# [Prompt]
Please copy the material starting with the line containing "NEUESTE ARTIKEL" and going on through the line containing "Preferencje regionalne", swapping "Telefon" for "Phone" and changing nothing else. Give only those lines, without the pictures.
##### Listed entries
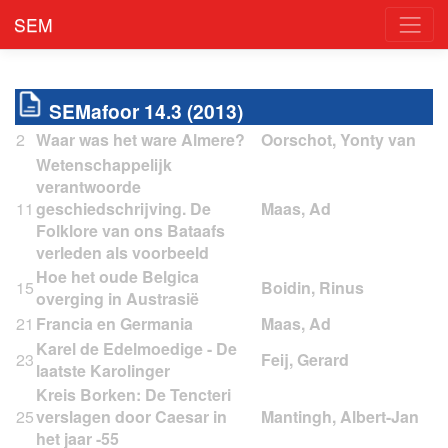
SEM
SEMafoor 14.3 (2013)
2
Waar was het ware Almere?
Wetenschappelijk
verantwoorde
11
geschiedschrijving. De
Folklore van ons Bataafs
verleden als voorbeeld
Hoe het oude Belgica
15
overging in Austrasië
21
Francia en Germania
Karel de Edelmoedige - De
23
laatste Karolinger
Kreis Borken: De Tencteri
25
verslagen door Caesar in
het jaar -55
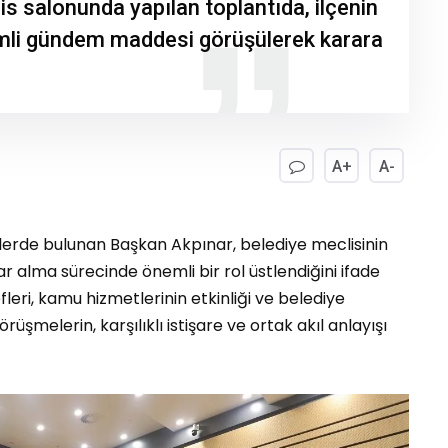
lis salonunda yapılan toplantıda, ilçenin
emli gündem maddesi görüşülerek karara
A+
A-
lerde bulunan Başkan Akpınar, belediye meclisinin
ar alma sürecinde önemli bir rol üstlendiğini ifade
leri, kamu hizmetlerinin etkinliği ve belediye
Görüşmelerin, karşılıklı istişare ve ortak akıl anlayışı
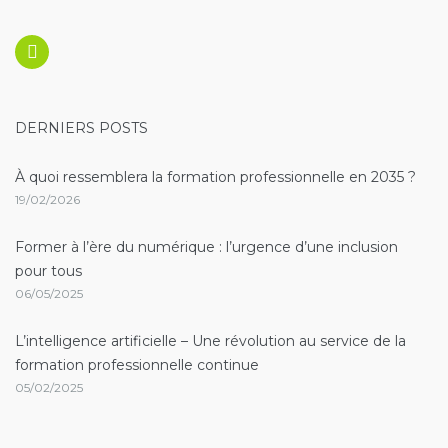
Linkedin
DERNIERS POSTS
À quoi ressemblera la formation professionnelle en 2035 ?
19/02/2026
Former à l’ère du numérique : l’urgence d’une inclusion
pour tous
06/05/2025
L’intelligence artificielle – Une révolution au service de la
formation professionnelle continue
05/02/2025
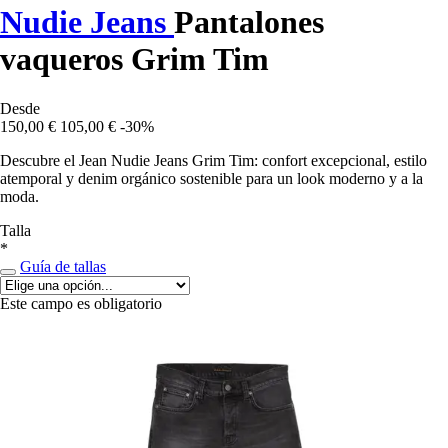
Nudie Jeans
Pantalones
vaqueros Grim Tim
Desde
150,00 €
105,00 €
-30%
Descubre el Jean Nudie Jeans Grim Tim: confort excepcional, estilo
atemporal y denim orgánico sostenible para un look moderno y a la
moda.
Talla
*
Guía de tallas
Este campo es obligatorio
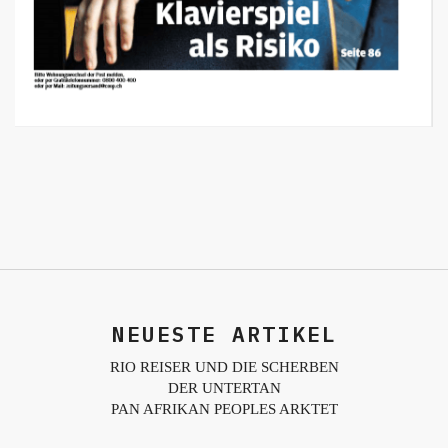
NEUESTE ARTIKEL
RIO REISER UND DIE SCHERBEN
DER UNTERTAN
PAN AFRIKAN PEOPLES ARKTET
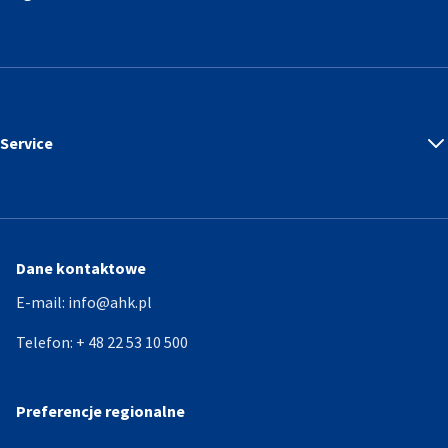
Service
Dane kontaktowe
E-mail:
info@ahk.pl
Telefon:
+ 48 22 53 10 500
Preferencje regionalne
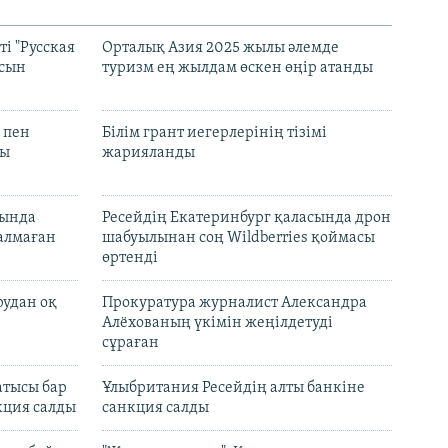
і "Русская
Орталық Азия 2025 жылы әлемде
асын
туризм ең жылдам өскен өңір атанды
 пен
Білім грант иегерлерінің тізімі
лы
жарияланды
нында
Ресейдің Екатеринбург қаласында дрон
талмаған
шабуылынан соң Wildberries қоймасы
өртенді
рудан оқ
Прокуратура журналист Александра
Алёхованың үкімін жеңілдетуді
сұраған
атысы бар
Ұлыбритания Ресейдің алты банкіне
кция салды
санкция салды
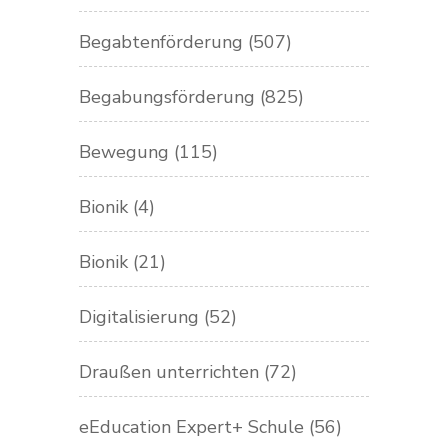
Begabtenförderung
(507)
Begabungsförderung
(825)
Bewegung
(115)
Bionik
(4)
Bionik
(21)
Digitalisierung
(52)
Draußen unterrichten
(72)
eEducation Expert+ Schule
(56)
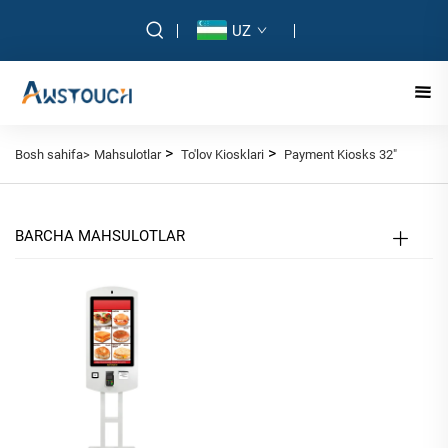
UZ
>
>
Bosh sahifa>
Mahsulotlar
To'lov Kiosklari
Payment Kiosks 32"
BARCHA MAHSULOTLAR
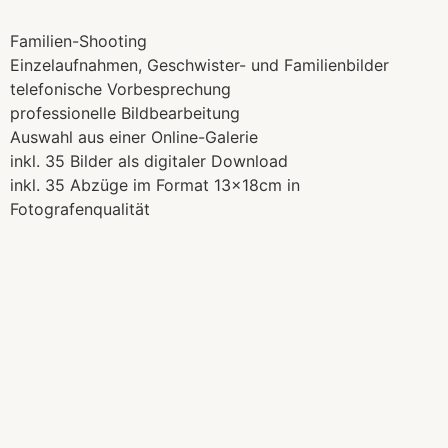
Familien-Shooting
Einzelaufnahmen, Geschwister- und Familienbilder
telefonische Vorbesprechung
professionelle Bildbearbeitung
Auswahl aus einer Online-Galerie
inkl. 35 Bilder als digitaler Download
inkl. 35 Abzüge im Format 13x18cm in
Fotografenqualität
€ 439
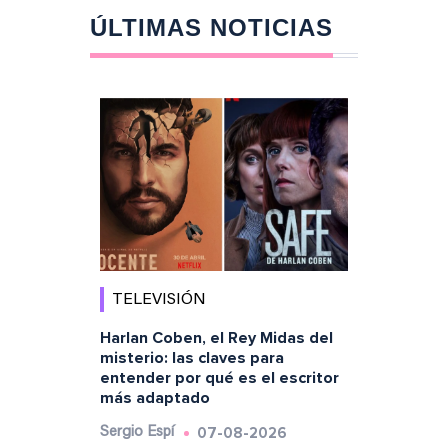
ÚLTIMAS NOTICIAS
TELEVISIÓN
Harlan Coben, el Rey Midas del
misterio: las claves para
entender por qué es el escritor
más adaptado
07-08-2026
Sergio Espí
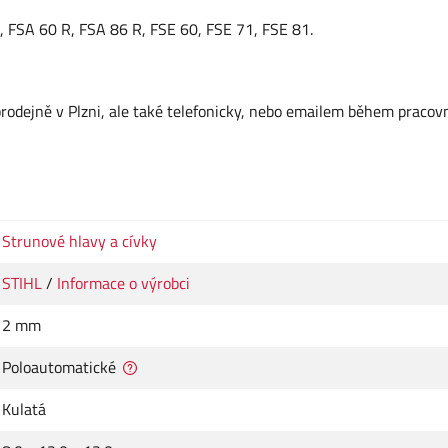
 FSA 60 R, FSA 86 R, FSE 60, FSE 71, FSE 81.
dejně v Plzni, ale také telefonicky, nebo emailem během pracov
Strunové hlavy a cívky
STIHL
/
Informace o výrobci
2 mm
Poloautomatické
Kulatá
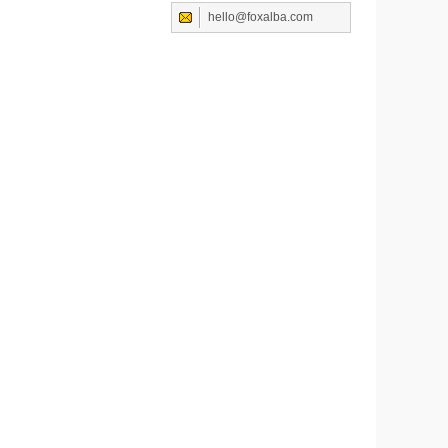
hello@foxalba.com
##########
# [Answer box]
NEUESTE ARTIKEL
RIO REISER UND DIE SCHERBEN
DER UNTERTAN
PAN AFRIKAN PEOPLES ARKTET
Service
Dane kontaktowe
E-mail:
info@ahk.pl
Phone:
+ 48 22 53 10 500
Preferencje regionalne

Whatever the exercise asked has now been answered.